La famiglia di Massimiliano Guerrini possiede l’azienda Almax, un produttore di Scandicci che realizza borse per dieci marchi, tra i quali Saint Laurent, Gucci e Balenciaga (Kering), oltre ad alcune griffe di LVMH. L'uomo afferma di aver visto diminuire gli ordini di “alcuni punti percentuali” a causa della crisi sanitaria del coronavirus in Cina. “Pensavo che le cose non andassero così male, date le circostanze, ma ora che l'Italia è in allarme, l'epidemia potrebbe colpire le imprese molto più crudelmente delle persone. L'intera catena di approvvigionamento potrebbe interrompersi per gli ordini non ancora evasi”, sostiene.
 
“Abbiamo 270 dipendenti e abbiamo diversificato i nostri clienti, quindi finora siamo riusciti a limitare l'impatto. Ma alcuni laboratori più piccoli non dureranno a lungo”. Un produttore veneto di borse e pelletteria, ad esempio, riferisce di un calo degli ordini del 30% da parte di Louis Vuitton (LVMH).
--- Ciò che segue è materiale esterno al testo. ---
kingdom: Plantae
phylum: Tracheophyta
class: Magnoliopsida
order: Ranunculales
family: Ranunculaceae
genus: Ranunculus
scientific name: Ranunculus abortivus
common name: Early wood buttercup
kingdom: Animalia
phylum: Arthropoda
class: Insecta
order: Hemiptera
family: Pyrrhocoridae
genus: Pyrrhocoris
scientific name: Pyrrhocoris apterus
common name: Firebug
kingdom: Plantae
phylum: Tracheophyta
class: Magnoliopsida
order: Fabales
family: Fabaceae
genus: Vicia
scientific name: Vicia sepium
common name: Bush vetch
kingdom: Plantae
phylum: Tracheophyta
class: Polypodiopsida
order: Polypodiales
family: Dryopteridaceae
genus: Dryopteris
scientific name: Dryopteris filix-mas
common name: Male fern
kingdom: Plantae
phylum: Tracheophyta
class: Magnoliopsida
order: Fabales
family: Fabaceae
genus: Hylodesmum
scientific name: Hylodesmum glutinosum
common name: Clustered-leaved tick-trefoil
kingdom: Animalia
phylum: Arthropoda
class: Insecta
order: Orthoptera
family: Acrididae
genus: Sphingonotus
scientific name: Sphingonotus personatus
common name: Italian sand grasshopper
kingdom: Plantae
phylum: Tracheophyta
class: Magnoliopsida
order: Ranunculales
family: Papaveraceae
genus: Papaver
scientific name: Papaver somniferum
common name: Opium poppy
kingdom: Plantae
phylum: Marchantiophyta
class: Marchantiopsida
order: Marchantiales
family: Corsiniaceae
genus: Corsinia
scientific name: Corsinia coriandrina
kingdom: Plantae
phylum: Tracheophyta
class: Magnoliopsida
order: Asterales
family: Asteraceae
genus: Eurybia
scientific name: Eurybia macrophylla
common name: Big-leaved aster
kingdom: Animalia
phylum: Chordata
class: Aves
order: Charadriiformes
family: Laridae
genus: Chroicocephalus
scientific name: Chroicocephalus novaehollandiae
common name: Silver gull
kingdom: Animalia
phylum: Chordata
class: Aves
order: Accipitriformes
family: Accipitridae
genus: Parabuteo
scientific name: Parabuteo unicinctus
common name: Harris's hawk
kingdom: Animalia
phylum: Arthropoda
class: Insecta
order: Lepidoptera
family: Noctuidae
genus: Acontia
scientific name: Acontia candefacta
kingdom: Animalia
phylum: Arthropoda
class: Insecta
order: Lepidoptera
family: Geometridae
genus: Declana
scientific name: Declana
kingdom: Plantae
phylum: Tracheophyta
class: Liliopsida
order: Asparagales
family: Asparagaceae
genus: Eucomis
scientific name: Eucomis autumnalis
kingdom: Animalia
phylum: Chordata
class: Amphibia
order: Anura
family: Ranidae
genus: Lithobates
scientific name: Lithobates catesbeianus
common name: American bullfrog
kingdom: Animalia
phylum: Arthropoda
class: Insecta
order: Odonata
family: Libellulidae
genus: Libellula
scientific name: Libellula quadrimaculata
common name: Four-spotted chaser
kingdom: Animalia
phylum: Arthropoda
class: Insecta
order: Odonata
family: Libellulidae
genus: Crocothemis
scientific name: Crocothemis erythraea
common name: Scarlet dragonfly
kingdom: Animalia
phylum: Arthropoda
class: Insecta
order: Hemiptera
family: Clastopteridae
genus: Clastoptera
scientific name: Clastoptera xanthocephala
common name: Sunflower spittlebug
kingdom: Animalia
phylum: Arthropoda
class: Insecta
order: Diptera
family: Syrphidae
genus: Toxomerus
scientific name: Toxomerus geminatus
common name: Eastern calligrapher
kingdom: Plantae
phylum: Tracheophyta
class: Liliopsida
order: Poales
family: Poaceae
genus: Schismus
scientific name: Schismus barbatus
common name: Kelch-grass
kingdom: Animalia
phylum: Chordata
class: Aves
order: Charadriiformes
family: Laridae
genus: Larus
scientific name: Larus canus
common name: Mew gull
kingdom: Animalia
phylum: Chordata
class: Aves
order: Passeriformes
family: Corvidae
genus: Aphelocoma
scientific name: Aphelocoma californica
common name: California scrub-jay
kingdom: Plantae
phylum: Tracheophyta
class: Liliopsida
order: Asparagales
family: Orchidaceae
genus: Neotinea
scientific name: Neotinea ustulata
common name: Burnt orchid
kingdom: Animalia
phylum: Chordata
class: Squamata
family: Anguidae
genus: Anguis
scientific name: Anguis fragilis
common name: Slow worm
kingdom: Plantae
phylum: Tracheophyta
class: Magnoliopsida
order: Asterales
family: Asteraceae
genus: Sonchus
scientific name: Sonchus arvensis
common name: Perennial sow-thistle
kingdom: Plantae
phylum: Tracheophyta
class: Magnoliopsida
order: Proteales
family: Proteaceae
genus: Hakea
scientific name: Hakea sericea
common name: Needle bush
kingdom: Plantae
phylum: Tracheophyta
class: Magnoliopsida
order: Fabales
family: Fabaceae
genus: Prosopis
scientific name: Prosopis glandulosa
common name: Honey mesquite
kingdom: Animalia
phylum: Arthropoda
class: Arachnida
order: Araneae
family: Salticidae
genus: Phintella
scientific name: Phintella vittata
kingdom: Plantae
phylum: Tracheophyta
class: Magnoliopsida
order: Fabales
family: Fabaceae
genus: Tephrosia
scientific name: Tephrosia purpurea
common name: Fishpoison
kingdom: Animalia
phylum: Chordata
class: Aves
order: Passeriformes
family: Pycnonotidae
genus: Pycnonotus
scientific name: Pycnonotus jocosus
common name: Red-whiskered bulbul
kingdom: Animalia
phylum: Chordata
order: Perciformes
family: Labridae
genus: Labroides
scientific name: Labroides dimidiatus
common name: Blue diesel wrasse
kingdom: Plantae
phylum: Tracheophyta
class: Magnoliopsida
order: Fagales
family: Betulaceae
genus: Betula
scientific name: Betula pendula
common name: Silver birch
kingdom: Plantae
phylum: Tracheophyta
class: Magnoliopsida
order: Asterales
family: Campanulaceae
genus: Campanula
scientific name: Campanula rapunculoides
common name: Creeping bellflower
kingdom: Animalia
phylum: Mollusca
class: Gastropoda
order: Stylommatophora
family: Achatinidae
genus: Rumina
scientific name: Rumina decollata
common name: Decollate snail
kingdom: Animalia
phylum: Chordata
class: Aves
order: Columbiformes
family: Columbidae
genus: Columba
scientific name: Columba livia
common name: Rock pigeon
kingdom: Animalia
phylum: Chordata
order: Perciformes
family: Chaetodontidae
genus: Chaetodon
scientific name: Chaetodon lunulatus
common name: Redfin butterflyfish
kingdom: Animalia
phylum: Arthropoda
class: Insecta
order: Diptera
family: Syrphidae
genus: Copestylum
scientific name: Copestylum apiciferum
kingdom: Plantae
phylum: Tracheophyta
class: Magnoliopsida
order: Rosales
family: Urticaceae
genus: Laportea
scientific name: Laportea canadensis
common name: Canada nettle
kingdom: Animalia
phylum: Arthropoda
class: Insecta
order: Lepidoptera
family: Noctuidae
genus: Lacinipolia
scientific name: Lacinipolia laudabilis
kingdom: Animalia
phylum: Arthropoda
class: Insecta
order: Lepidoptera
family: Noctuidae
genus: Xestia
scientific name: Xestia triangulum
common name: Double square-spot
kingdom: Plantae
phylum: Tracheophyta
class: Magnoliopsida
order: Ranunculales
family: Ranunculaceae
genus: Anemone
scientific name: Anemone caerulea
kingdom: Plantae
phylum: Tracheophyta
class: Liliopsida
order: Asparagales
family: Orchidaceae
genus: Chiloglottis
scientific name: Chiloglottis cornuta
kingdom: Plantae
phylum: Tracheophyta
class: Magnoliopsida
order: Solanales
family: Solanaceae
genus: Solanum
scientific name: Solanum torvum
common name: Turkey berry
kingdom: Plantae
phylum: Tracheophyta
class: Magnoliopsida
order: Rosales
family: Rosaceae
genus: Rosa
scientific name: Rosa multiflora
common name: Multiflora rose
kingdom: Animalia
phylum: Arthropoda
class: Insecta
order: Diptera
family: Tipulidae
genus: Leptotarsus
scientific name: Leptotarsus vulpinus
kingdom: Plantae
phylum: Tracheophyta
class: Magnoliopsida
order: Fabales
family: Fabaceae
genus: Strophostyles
Altre piccole imprese affermano che anche Prada e Ferragamo stanno riducendo la portata dei loro ordinativi. Nessuna di queste aziende ha voluto rilasciare commenti al riguardo.
 
Claudio Marenzi, il capo della sezione moda di Confindustria, afferma che gli acquirenti stranieri di prodotti tessili e di abbigliamento italiani hanno iniziato ad annullare gli ordini già alla fine di febbraio e che alcuni punti vendita fisici tradizionali hanno già visto dimezzate le vendite. “Sin dall'inizio dell'epidemia in Cina, avevamo capito che ci sarebbe stato un rallentamento nel primo trimestre. Ma ora, tutto l'anno rischia di andare in fumo per noi”. dice con amarezza.
 
Una fonte al corrente della situazione rivela che Ferragamo ha chiesto ai suoi dipendenti di prendersi il venerdì di ferie per otto settimane, ma ha anche congelato le assunzioni e il rinnovo dei contratti a tempo determinato.
 
Dopo aver sfilato a porte chiuse alla Fashion Week di Milano, Giorgio Armani ha chiuso le sue fabbriche nel Nord Italia per una settimana a fine febbraio. Un portavoce ha affermato lunedì che erano state riaperte la prima settimana di marzo, ma che la maggior parte dei dipendenti lavora da casa.
 
Luca Bortolotto è il direttore della sezione abbigliamento e accessori di Confartigianato Vicenza. Prevede di assumere qualcuno come babysitter per aiutare i lavoratori nella sua attività di pelletteria, in quanto le scuole sono chiuse in tutto il Paese.
 
“Come se ciò non bastasse, viviamo nella costante paura che uno dei nostri dipendenti si ammali, il che condurrebbe a dover mettere in quarantena tutti e paralizzare l’attività”, conclude dispiaciuto.